Consumers Worry Autonomous Vehicles Will be Vulnerable to Cyber Breaches: AIG Study

October 4, 2017

As property/casualty insurers contemplate how to insurer autonomous vehicles, a new AIG study reveals consumers worry these cars and trucks of the future are particularly vulnerable to cyber breaches.

About 75 percent of respondents said they worried that driverless vehicles, even autos with autonomous features such as emergency breaking or lane departure avoidance, were vulnerable to cyber breaches, and hackers taking control.

What’s more, 67 percent said a cyber breach could expose personal data that the vehicle might acquire such as credit card information, when and where drivers travel, and any internet connections made from inside the vehicle. Respondents were also worried that hackers might be able to find out who was in the particular vehicle and even record private conversations.

Getting a good sense of consumers’ concerns about these and other risks erupting from the advent of driverless vehicles is crucial, said Lex Baugh, president, Liability and Financial Lines at AIG.

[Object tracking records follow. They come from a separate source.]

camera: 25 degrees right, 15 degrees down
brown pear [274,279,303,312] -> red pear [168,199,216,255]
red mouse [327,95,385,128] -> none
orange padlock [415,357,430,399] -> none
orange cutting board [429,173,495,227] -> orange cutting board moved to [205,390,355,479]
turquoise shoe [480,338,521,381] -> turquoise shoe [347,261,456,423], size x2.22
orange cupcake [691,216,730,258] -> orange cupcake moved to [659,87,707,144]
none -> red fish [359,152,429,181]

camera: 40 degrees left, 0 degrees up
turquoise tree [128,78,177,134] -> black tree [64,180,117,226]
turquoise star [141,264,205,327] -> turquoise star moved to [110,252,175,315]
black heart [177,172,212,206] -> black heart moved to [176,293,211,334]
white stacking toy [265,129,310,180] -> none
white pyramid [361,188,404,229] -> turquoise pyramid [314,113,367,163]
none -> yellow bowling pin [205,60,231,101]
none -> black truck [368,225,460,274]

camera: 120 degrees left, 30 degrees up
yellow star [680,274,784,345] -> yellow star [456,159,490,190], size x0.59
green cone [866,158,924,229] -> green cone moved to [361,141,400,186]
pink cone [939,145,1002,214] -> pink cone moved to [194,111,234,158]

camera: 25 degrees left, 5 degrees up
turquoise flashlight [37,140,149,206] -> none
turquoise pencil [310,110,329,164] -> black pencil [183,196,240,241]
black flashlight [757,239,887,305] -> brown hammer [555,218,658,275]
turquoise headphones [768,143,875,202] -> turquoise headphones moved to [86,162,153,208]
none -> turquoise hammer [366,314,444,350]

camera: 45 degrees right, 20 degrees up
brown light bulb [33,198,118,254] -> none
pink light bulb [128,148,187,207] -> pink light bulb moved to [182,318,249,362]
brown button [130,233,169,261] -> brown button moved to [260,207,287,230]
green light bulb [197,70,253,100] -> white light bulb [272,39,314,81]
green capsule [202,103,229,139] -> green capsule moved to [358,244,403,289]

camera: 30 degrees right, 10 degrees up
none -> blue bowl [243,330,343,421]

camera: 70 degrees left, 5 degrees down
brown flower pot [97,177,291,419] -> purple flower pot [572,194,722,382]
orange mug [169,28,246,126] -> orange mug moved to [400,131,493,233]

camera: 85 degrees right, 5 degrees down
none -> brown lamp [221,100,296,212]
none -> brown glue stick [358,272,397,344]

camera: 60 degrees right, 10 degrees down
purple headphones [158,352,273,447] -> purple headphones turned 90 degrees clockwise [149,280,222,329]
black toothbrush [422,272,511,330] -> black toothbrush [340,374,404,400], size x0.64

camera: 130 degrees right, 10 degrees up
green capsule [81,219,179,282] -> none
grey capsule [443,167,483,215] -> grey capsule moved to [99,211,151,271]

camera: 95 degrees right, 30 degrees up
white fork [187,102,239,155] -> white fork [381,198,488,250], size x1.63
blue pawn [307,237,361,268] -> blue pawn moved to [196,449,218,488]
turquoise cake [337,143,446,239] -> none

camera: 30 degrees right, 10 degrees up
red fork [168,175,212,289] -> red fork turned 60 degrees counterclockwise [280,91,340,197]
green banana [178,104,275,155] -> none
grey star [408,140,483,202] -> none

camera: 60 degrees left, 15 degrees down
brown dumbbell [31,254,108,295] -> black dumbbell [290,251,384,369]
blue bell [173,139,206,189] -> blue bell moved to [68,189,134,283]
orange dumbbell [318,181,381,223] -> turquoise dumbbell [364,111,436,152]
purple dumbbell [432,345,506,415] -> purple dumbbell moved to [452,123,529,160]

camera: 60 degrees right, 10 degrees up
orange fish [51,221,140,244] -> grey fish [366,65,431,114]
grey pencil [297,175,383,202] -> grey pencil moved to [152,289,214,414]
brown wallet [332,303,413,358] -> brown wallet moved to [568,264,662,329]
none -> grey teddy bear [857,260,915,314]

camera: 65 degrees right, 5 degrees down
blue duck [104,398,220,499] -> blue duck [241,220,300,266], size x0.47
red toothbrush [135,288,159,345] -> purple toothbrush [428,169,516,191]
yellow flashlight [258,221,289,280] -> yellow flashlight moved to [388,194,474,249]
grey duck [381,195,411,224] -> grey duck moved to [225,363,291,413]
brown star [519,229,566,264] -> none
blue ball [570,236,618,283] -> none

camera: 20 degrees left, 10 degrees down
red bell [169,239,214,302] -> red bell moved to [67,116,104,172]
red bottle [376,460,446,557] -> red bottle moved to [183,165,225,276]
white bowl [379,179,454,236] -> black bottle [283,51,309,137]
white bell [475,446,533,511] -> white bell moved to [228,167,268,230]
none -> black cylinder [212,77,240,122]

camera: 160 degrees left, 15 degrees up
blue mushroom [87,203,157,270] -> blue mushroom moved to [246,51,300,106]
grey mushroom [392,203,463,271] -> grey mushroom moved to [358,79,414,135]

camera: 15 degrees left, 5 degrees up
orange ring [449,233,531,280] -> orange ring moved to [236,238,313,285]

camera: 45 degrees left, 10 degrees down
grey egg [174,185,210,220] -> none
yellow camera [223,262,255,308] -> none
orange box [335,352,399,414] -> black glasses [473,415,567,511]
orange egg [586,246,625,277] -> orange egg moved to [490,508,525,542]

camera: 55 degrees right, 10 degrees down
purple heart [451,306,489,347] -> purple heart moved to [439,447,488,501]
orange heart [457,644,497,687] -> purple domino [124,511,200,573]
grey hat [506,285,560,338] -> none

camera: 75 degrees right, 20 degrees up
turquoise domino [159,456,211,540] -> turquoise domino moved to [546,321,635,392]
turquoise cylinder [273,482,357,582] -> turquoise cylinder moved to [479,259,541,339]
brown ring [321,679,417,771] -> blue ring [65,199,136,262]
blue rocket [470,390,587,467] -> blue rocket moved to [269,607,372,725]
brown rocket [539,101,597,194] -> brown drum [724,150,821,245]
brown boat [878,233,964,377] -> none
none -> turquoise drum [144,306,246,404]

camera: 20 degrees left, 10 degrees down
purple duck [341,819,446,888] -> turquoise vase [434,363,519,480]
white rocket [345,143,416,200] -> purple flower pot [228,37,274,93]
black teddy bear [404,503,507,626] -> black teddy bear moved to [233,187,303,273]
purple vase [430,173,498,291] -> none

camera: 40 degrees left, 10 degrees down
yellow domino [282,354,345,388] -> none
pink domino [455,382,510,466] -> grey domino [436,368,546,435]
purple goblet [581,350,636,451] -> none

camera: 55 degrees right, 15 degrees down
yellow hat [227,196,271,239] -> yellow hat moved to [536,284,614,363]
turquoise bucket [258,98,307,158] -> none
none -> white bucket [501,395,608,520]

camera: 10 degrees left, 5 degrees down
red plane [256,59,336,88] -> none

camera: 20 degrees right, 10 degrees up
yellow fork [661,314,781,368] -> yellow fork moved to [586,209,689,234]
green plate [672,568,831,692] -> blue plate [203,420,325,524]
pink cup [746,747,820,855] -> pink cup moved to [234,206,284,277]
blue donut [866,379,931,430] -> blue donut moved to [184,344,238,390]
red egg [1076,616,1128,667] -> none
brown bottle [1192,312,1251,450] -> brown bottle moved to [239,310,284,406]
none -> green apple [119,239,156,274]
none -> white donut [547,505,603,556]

“As we move from autonomous features to fully driverless vehicles, risk does not disappear – it shifts from humans to machines,” Baugh said in prepared remarks. “Understanding consumer perceptions of where risk with new technology ultimately resides today will help industry and insurers understand where liability may lie tomorrow.”

Here are some additional survey highlights:

AIG, with McLaughlin & Associates and Pinkston Group, conducted their online study on Aug. 17-24, 2017, with responses from 1,000 adults in the United States.